Show each line of the listing below that contains the word "analysis".

Dataset items

==*==

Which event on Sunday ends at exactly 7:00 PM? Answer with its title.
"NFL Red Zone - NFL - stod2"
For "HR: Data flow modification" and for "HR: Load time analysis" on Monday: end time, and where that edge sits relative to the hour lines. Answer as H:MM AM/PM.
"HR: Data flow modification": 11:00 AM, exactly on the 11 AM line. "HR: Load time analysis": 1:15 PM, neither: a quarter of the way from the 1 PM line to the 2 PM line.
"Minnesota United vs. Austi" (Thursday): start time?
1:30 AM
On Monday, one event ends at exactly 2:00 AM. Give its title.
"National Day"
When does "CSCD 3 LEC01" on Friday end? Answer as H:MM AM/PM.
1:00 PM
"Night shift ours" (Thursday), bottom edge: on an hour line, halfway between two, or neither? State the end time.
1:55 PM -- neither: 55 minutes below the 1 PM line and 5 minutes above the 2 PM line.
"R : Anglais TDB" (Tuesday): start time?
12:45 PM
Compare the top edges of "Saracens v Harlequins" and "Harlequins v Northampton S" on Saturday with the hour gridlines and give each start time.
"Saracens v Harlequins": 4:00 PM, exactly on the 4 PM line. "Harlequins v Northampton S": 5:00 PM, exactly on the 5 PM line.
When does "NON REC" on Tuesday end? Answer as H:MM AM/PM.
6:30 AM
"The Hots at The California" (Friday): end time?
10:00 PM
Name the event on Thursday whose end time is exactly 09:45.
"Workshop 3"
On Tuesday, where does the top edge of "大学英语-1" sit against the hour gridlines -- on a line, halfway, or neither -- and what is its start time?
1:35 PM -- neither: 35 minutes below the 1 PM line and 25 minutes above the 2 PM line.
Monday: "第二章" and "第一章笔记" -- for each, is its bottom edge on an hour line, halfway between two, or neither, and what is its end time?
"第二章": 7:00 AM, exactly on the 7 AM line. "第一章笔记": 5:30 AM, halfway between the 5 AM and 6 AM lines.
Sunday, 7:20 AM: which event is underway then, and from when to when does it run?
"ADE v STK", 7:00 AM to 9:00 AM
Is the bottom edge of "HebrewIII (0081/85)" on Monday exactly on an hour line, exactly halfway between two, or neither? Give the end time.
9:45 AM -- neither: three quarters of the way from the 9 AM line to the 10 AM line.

==*==

* _Result_:
For "HR: Data flow modification" and for "HR: Load time analysis" on Monday: end time, and where that edge sits relative to the hour lines. Answer as H:MM AM/PM.
"HR: Data flow modification": 11:00 AM, exactly on the 11 AM line. "HR: Load time analysis": 1:15 PM, neither: a quarter of the way from the 1 PM line to the 2 PM line.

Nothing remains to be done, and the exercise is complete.